Upgrades of Windows 10 reset the default browser to Microsoft's new Edge browser, and this has caused Mozilla CEO Chris Beard to issue an open letter to Microsoft CEO Satya Nadella:
[T]he update experience appears to have been designed to throw away the choice your customers have made about the Internet experience they want, and replace it with the Internet experience Microsoft wants them to have.
[...] We appreciate that it's still technically possible to preserve people's previous settings and defaults, but the design of the whole upgrade experience and the default settings APIs have been changed to make this less obvious and more difficult. It now takes more than twice the number of mouse clicks, scrolling through content and some technical sophistication for people to reassert the choices they had previously made in earlier versions of Windows. It's confusing, hard to navigate and easy to get lost.
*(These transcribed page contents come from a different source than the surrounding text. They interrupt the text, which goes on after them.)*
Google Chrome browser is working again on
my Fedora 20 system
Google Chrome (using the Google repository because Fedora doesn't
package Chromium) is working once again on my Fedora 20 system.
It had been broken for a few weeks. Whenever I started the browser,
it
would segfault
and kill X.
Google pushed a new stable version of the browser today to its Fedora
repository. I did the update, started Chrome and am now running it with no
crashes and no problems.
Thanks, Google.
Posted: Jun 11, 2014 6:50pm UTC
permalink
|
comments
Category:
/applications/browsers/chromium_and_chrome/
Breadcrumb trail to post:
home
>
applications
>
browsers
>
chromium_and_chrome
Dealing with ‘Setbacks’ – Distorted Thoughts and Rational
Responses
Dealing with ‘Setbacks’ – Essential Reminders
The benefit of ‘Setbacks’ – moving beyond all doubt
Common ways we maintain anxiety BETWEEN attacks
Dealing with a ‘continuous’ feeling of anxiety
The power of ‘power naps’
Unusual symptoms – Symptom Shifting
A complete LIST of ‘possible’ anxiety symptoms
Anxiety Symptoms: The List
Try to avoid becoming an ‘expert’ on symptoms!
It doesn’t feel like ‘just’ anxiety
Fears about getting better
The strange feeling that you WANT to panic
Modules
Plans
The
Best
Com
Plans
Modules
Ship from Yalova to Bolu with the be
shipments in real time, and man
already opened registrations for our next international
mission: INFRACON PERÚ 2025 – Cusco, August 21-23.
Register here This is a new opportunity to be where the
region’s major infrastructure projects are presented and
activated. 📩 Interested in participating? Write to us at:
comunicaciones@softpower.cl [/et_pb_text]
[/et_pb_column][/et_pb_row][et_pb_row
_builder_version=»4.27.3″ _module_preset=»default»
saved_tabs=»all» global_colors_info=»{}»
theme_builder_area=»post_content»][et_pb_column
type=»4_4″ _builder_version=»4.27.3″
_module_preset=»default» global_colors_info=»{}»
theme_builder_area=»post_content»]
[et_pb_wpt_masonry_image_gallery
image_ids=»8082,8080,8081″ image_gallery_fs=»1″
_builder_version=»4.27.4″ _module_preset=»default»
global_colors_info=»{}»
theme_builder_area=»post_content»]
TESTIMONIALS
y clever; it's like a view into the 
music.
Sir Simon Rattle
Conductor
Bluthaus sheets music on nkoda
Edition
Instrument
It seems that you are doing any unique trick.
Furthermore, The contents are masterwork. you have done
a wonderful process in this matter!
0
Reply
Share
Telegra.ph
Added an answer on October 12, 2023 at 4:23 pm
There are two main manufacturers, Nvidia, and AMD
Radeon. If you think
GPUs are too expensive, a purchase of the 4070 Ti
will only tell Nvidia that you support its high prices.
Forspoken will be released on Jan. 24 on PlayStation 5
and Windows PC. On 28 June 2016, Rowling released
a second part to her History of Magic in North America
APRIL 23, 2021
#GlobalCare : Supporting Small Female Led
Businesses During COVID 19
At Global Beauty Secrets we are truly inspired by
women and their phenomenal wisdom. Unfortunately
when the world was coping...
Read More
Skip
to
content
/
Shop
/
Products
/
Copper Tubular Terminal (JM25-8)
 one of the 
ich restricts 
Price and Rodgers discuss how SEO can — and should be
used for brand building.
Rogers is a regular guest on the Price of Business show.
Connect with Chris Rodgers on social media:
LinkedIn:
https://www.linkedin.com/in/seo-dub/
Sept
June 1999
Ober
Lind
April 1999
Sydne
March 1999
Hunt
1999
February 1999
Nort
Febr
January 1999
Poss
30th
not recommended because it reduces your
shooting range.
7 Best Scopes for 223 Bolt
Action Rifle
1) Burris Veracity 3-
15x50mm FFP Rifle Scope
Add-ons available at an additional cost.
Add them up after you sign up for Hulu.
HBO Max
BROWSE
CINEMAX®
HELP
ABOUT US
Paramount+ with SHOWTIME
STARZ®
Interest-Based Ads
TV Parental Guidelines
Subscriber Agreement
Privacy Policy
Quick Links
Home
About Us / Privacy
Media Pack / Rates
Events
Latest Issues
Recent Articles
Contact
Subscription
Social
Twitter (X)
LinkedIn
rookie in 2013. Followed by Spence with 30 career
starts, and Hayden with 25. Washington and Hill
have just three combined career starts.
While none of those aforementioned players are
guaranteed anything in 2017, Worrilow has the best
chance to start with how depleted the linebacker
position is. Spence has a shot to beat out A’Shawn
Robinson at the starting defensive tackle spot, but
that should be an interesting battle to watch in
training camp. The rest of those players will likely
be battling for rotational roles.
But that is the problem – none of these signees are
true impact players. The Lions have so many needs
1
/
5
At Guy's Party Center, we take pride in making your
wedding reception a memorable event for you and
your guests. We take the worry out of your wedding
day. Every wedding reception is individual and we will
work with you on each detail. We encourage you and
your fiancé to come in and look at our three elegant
Firefox's market share continues to drop by varying degrees according to analysis by Martin Brinkmann of ghacks.net.
takyon: Microsoft reports that 14 million users took the plunge and installed Windows 10 yesterday. Microsoft has stated it wants Windows 10 on 1 billion devices within the next 3 years.
(Score: 0) by Anonymous Coward on Friday July 31 2015, @03:10PM
I break windows 10 several times a day just by using. It is not going on my main pc.
(Score: 2) by Francis on Friday July 31 2015, @03:53PM
When I reboot in Virtualbox or change anything at all at that level, it reverts me to Windows 7. I think that might be a sign that I'm not supposed to be using 10. Not that I want to be using 10, just that it's free and there's a small number of programs I use that are Windows only and don't have a Linux alternative.